Survivre, dit-elle

23/09/2016
par Colombe Schneck
Elle
Charlotte Delbo était l’assistante de Louis Jouvet, voyageait avec la troupe de théâtre de l’acteur dans le monde. Quand, en 1939, la guerre est déclarée, elle rentre en France et s’engage dans la Résistance dès 1940 ! Son premier amour, son jeune mari, le beau Georges est fusillé, elle est envoyée à Auschwitz. Et sa vie s’arrête. Après la catastrophe, dans la maison de repos où elle tente de se rétablir, alors qu’elle n’est qu’une morte-vivante, elle impressionne ses camarades par la délicatesse de sa lingerie, l’élégance de ses robes. Dès 1945, elle écrit sur un cahier à spirales, « Aucun de nous ne reviendra ». Ghislaine Dunant explique combien Charlotte était obsédée par la volonté de témoigner de ce qu’elle et ses compagnes de déportation avaient vécu. Raconter, ce sera sa mission. Charlotte Delbo décrit la vie arrêtée trop tôt de ses amies, l’horreur, le gouffre de souffrance qui ne la quitte plus. Publié vingt ans plus tard par les Editions de Minuit, « Aucun de nous ne reviendra » est mal accueilli ; cela l’attriste, mais elle continue, publie de la poésie, du théâtre. Elle est une résistante, une amoureuse, une fidèle en amitié et, surtout et toujours, une écrivaine qui ne veut pas oublier ce qu’elle a vécu.
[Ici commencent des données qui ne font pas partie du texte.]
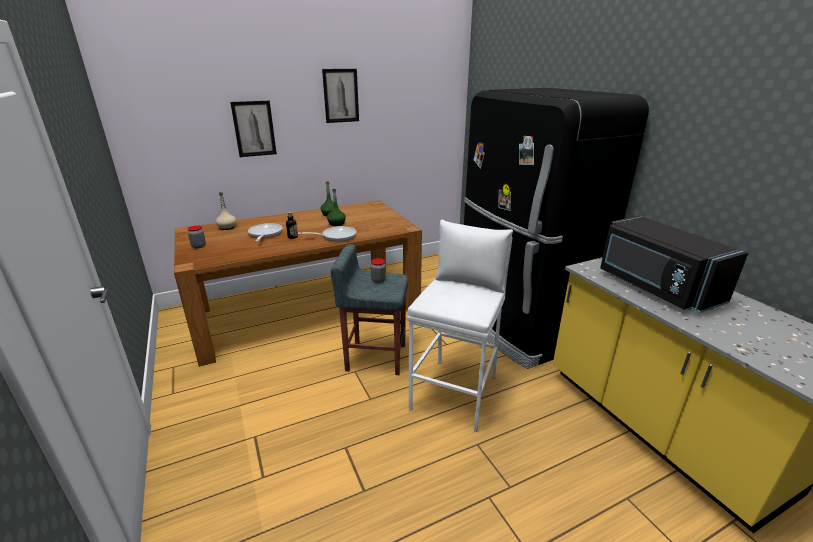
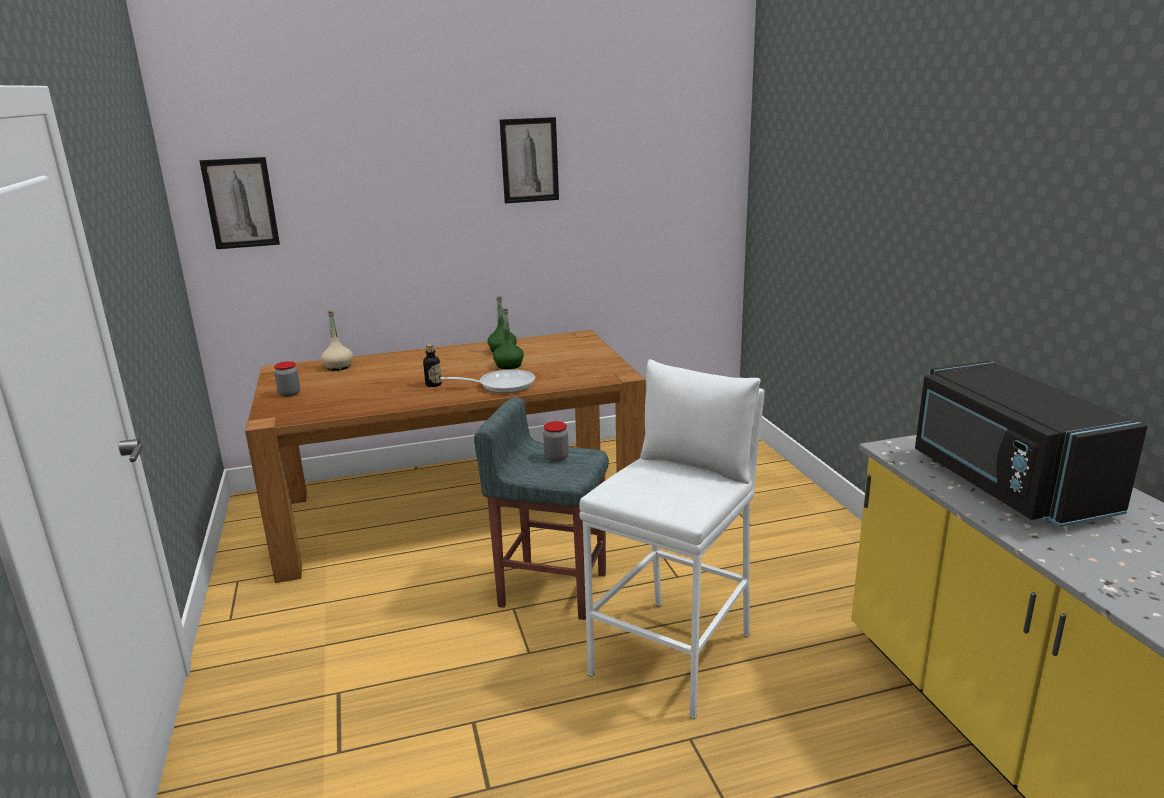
camera: 10 degrees right, 5 degrees down
(254, 129) = (389, 214): picture -> picture (240, 203)
(264, 234) = (392, 379): frying pan -> none
(518, 326) = (812, 554): black fridge -> none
Mais elle n’en oublie pas de vivre : « Rire, se réjouir d’être avec les gens qu’elle aime, boire du champagne », écrit Ghislaine Dunant, c’était aussi cette femme hors du commun. « Je crois que, sans ce dédoublement, je n’aurais pas pu vivre », lui souffle Charlotte Delbo. Cette formidable biographie est une célébration de cette vie encore possible après, malgré la souffrance.